Le 1er septembre, une semaine après la mort de Daniel Hillig, un Allemand de 35 ans poignardé lors d’une altercation avec des demandeurs d’asile, l’AfD organisait ainsi une manifestation conjointe avec le mouvement islamophobe Pegida, fondé dans la ville voisine de Dresde, fin 2014, outrepassant une autre ligne rouge. La direction de l’AfD avait en effet interdit à ses membres de participer à des actions communes avec Pegida en 2016. Sous la pression des fédérations d’ex-RDA, Alexander Gauland [le patron idéologique et politique de l’AfD] a indiqué, au début de 2018, être favorable à une remise en cause de cette interdiction, estimant qu’un «rapprochement était désormais possible». Six mois plus tard, à Chemnitz, Björn Höcke [élu dans le législatif de Thüringe dès 2014, il dirige l’AfD la plus implantée, celle de Thuringe; il s’est affirmé dès le début favorable à Pegida. Il est lié au Mouvement identitaire autrichien, proclame la nécessité de revaloriser le rôle des troupes militaires nazies, un langage «digne du NSDAP» affirme à juste titre le SPD] et Lutz Bachmann, le fondateur de Pegida, défilent côte à côte, entourés de quelques élus et représentants locaux de l’AfD, en tête d’un cortège auxquels se sont mêlés des néonazis et des hooligans.

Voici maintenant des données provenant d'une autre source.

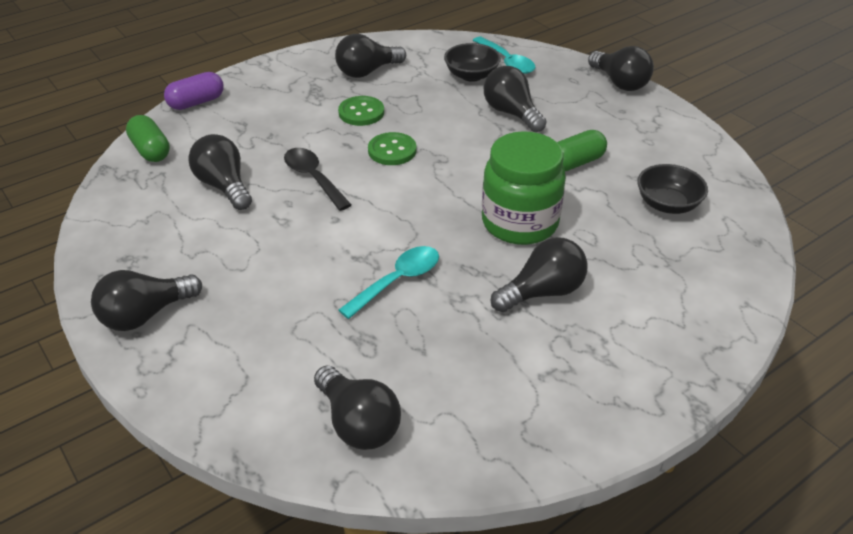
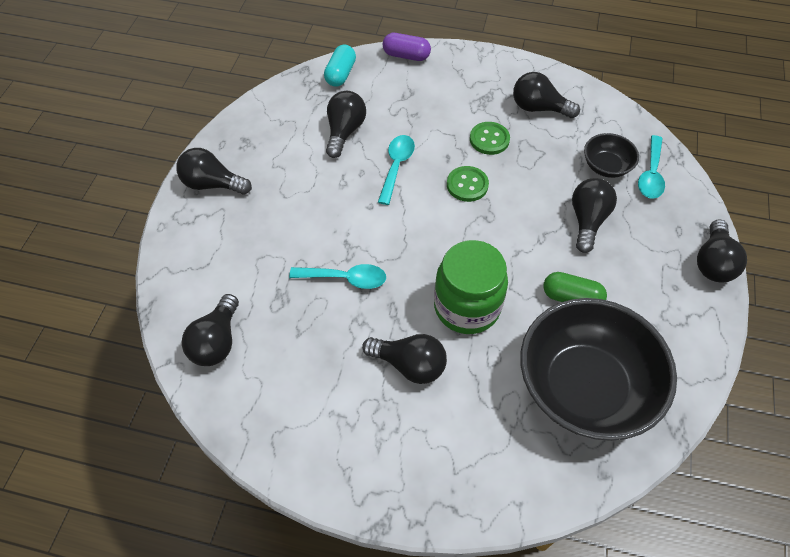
camera: 50 degrees right, 15 degrees up
(151, 150) = (340, 74): green capsule -> turquoise capsule
(313, 178) = (396, 166): black spoon -> turquoise spoon
(667, 204) = (584, 387): black bowl -> black bowl, size x2.24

Depuis ces événements, Alexander Gauland continue de présenter ce même double visage. Le 4 septembre 2018, il appelle à une «révolution pacifique» contre le «système politique». Le 1er octobre, il présente son parti comme assez mûr pour gouverner, affirmant envisager la possibilité d’une «coalition avec une CDU revenue à la raison». Ce double discours, destiné aux différents électorats de l’AfD, des plus conservateurs aux plus radicaux, témoigne surtout d’un objectif qui, s’il ne paraît pas réalisable à court terme en Bavière, où la CSU a exclu toute idée de coalition avec l’AfD, pourrait provoquer de vifs débats dans les mois prochains au sein de la droite conservatrice des anciens Länder de l’Est, notamment en Saxe, dans le Brandebourg et en Thuringe, où des élections régionales sont prévues en septembre et octobre 2019, et où l’AfD est déjà crédité de plus de 20% des voix.»